The UK helped inspire the modern Olympic movement because the Frenchman who founded the Games, Baron Pierre de Coubertin, was inspired by an event that took place in Much Wenlock.

Baron de Coubertin based his Olympic Games on the Wenlock Olympian Games, organised by Dr William Penny Brookes, and the two men became friends.

Now a total of 40 'Coubertin Oaks' are being planted around the UK so that people remember the London 2012 Games for hundreds of years.

The trees have been grown from acorns taken from an oak planted in 1890 during the visit of Baron de Coubertin to the Wenlock Olympian Games.

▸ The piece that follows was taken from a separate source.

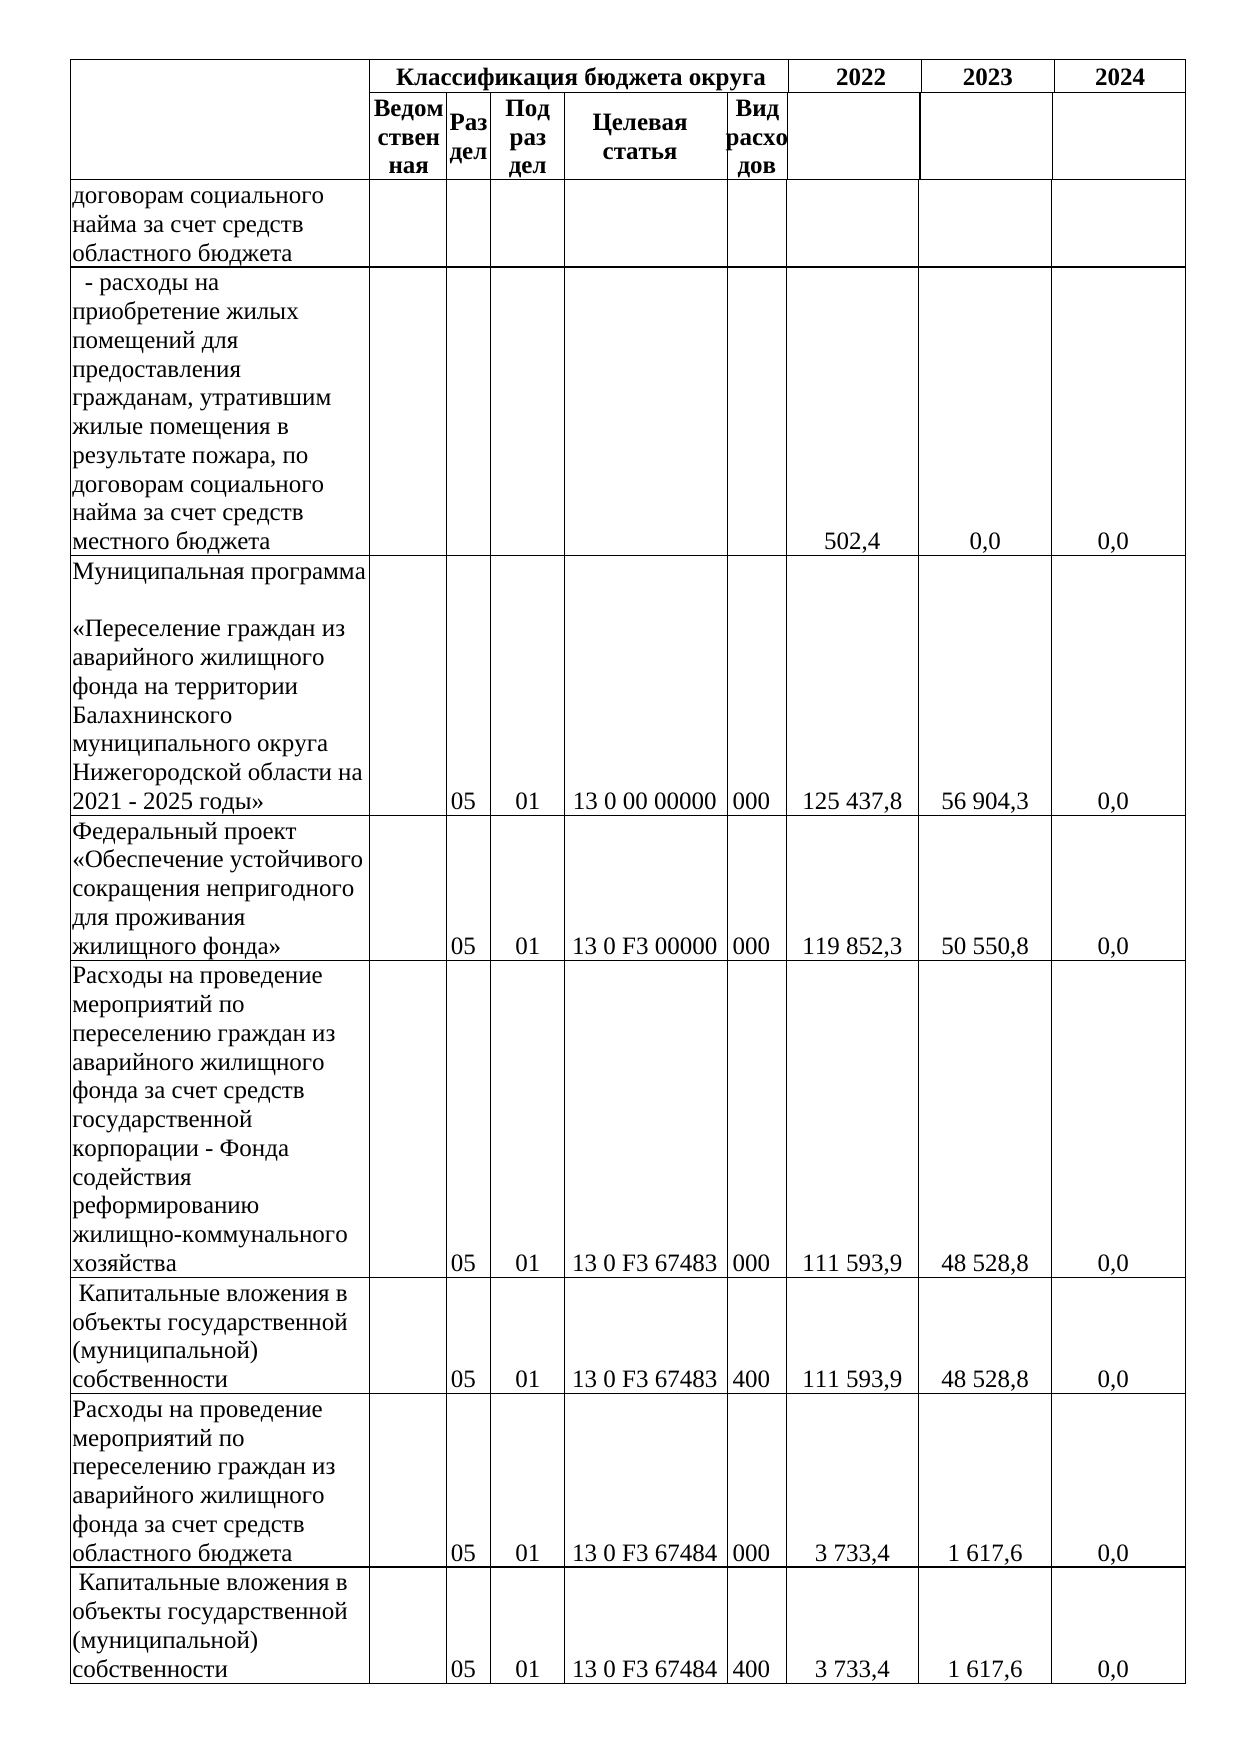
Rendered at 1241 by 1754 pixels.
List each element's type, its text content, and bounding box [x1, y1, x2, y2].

The Coubertin Oaks have already been planted at William Brookes School in Much Wenlock. Trees are also being planted at Kew Gardens, the Forestry Commission's National Arboretum, and at the UPS London Central Centre, in Camden. Twenty-six Get Set schools will also plant oaks as part of this project.

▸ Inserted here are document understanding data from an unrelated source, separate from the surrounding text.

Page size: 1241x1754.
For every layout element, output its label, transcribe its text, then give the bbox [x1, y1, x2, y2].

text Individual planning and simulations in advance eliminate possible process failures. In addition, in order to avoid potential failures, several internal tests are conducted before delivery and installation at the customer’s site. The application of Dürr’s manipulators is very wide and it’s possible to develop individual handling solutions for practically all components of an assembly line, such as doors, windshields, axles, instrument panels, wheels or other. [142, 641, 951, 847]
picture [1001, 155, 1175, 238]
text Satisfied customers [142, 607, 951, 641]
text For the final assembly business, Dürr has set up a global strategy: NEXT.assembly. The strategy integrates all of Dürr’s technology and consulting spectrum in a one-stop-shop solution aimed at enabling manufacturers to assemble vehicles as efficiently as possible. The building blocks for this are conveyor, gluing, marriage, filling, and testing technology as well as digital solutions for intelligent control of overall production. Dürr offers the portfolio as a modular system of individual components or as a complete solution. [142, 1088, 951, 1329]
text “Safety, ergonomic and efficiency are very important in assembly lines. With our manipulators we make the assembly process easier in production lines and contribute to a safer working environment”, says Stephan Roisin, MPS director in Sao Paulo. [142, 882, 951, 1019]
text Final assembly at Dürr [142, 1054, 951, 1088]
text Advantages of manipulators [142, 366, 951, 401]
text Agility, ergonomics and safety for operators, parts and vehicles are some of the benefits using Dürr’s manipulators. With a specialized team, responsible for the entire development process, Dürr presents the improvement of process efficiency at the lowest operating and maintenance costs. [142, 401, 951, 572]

The Royal Botanic Gardens, in Kew, has also installed Olympic Rings, which are 50m long and made by up to 20,000 plants. They will be visible from the Heathrow flight path.

Meanwhile, volunteers around the UK are on course to complete an astonishing eight million hours of volunteering before the London 2012 Games start at the end of July.

About 70,000 volunteers are already a significant way through the million hours of training they will receive ahead of the eight million hours of volunteering they will deliver.

LOCOG, the organisation behind the London Olympics, says more than eight million will line the streets and cheer the thousands of community heroes carrying the Olympic flame around the UK.